Six Ways Ghana’s SMEs can Cure Self-Inflicted Wounds


A common complaint against SMEs in Ghana is inadequate bookkeeping – always a sure sign to investors that a business is not properly managed.

Difficulty gaining access to financing, whether from banks, equity investors, and other lending institutions, creates significant operational and growth impediments for Ghana’s small to medium sized enterprises. In many cases, the challenges around access stem from systemic issues, like lack of adequate collateral and credit history. Also, due to high default rates, loan underwriters follow stringent guidelines and often have to deny applications from very promising entrepreneurs who fail to meet those standards.

The systemic issues notwithstanding, many of Ghana’s SMEs, which contribute about 70% of the country’s gross domestic product (GDP) and account for 75% of employment are too often victims of their own self-inflicted wounds – avoidable infractions which make them unattractive to lenders and investors.

Following are six practical ways entrepreneurs can cure those infractions and attract lenders and investors.

1. Have a Clear Business Plan
It is impossible to overstate the importance of having a clear, written business plan that defines an SME’s goals in the short, medium and long term.
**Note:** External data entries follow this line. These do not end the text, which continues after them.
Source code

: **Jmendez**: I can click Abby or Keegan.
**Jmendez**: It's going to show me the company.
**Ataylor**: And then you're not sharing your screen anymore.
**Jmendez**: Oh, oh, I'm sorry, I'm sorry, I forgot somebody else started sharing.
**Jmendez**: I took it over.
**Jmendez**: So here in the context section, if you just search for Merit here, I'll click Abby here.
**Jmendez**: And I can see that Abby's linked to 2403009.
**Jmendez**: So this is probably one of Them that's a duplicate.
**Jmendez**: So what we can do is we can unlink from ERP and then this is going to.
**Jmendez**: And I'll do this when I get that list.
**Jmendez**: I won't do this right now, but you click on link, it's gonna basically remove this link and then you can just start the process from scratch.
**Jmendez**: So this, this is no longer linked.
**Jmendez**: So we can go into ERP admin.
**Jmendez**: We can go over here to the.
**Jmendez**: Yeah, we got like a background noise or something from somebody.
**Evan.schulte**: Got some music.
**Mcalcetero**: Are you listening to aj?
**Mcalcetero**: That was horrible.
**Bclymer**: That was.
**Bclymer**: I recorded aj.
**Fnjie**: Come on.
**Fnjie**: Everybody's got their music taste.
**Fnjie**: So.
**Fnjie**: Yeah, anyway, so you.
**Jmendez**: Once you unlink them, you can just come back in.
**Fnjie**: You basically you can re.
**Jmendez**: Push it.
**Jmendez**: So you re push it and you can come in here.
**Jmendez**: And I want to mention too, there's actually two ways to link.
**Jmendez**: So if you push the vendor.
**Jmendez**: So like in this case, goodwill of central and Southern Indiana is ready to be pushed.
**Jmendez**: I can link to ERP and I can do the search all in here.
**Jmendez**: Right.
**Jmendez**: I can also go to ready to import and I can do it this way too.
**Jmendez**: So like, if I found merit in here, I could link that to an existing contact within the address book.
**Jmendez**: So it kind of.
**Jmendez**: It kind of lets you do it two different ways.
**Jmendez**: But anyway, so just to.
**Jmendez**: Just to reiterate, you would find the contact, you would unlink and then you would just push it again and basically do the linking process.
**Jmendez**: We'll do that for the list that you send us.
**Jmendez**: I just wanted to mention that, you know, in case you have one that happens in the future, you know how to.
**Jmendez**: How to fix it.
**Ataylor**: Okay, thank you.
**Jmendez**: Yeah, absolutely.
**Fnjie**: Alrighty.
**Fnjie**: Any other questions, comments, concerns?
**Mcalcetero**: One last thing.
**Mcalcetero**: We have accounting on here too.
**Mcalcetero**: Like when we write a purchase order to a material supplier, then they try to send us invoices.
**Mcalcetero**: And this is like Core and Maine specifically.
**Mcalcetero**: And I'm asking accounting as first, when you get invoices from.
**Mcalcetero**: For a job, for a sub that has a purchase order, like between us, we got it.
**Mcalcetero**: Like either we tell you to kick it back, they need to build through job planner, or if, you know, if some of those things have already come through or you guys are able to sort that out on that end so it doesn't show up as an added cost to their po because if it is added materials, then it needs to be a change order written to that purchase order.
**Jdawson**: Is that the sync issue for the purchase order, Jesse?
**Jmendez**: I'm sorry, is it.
An ideal business plan spells out growth targets, expansion opportunities, and succession plans. At the very least, it should contain a clear response to this question: What are you offering to whom, and why will they be prepared to buy it?

2. Hire Capable Professionals
The shrewdest investors put their money in people, not just the business. The more qualified and experienced your team is the better your chances of convincing an investor or lender to trust you with their money. This means, even for a family run business, ensuring the people in key operational positions have industry and technical expertise to do the job, and the track record to prove it. Remember, a small business owner is not expected to be an expert in all aspects of the business. The ability to delegate key functions to qualified professionals, such as accountants, bankers and lawyers, is a hallmark of a good entrepreneur.

3. Proper Accounting Matters
A common complaint against SMEs in Ghana is inadequate bookkeeping – always a sure sign to investors that a business is not properly managed. This is a rather common infraction because many times SME owners and managers tend to focus more on operational issues at the expense of regular monitoring cash flows and budgets. Rather than wait until the end of the year or quarter to discuss financing, it is important to hold regular meetings with the heads of accounting to ensure they are paying meticulous attention to all the numbers. Reputable SMEs typically hire an outside auditor to provide an independent audit of all financings.

4. Seek Independent Advice
Many of the most successful SMEs have advisory boards, consisting of professionals who are not on the executive team, to provide unqualified and independent advice. Advisory boards not only provide independent oversight in areas such as compliance and risk management, but can also bring creative expertise in areas like marketing and branding. It is important to have board members with varied expertise covering all aspects of the business. It is best to pick individuals who are not timid about sharing their views or challenging management’s views, strategies and decisions.

5. Comply with the Law
Lenders and investors frequently conduct an independent background check on the individuals responsible for running the enterprise and the enterprise itself. This may include a criminal background check and a review of historic business practices from legal and other government records. Regardless of how profitable a business may be, unscrupulous sales activity, cheating on taxes, or overstated qualifications of principals, such as fake doctorates, are major red flags for lenders and investors.

6. What is the Exit Strategy?
Investors, particularly equity investors, want a quick return on their investment and prefer to invest in SMEs that are able to articulate how this can be achieved within a reasonable time frame. An exit strategy shows an entrepreneur’s long-term, strategic vision for the business, and includes any plans to sell the business, transfer ownership, or take it public. Succession plan is a crucial element of this discussion since it could have bearing on the terms of the loan or investment. For example, an investor may want to time the duration of the loan with the planned transfer of control to a less familiar or new management.

Lending and investment criteria vary significantly by institution. Generally, SMEs with a track record of performance, a minimum of three years of sustained profitability, are more attractive candidates. Proof of innovation, as in what new products and services are being developed, and a healthy sales pipeline are very crucial elements.

Overall, a loan or investment has a greater chance of being approved if the lender or investor has clear insight into an SME’s operation and business practices. With limited transparency, investors and lenders are forced to demand significant collateral or impose unstainable repayment terms, making failure inevitable for the SME.